Menurutnya, hilangnya tunjangan disebabkan para guru tidak lagi memenuhi ketentuan minimal 24 jam mengajar per pekan, menyusul penyesuaian status kepegawaian.
Muchendi menambahkan, kondisi tersebut semakin sulit karena keterbatasan Anggaran Pendapatan dan Belanja Daerah (APBD) sehingga pemerintah daerah belum mampu menaikkan gaji secara mandiri.
“Kami mendorong pemerintah pusat agar segera mengambil kebijakan untuk meningkatkan kesejahteraan guru PPPK paruh waktu,” katanya.
Keluhan serupa disampaikan perwakilan PGRI OKI, Napeon, yang menilai aturan 24 jam mengajar memberatkan kondisi ekonomi guru.
“Ini ironis. Guru dituntut mencetak sumber daya manusia unggul, tetapi untuk memenuhi kebutuhan keluarga saja sangat sulit,” ujarnya.

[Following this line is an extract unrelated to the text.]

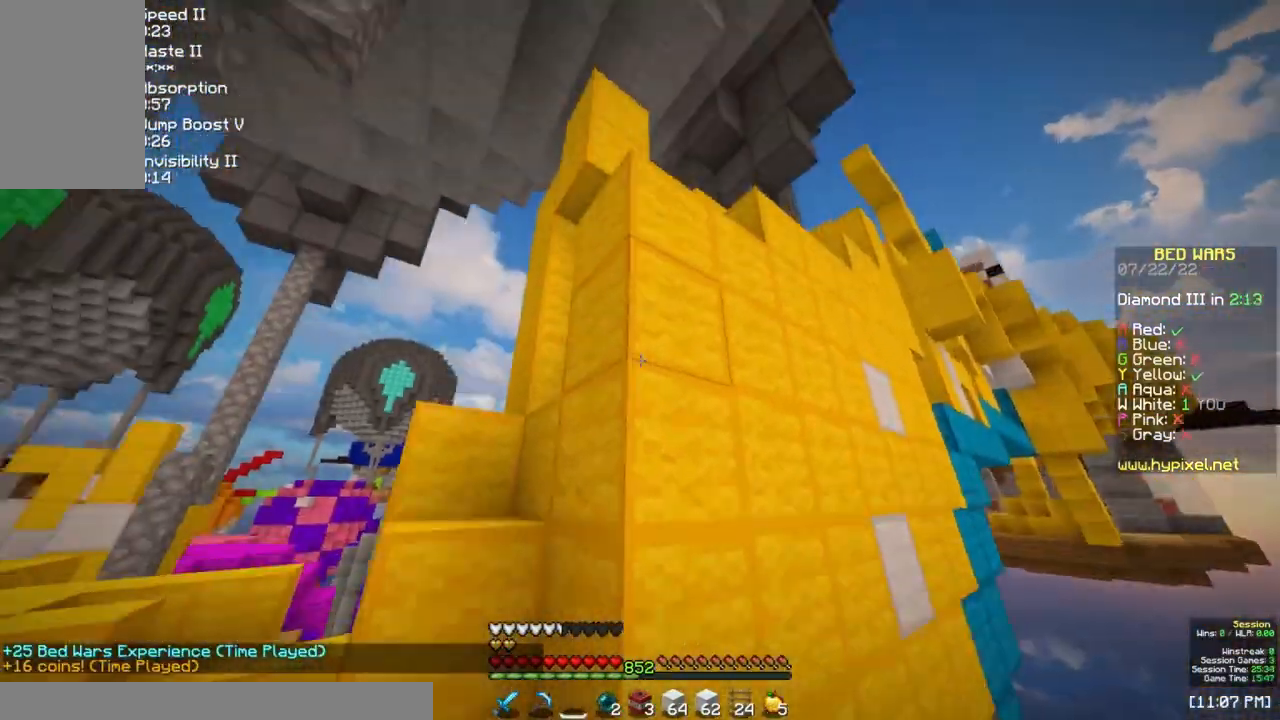
{"keys": ["a"], "mouse": [], "events": [[67, "a", "down"], [217, "space", "up"], [417, "w", "up"]]}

Menanggapi hal tersebut, Wakil Ketua Komisi X DPR RI, Lalu Hadrian Irfani, menegaskan pihaknya telah mendesak pemerintah pusat untuk memberikan dukungan anggaran.
“Kami meminta pemerintah pusat membantu daerah dalam pembayaran gaji guru PPPK paruh waktu agar mereka mendapatkan penghasilan yang layak dan tepat waktu,” tegasnya.
Ia menambahkan, Komisi X DPR RI juga mendorong Kementerian Pendidikan Dasar dan Menengah serta Kementerian Keuangan untuk menyiapkan skema anggaran biaya tambahan (ABT) guna mengatasi persoalan tersebut tanpa membebani fiskal daerah.
Saat ini, para guru berharap adanya kebijakan konkret agar kesejahteraan mereka dapat segera membaik.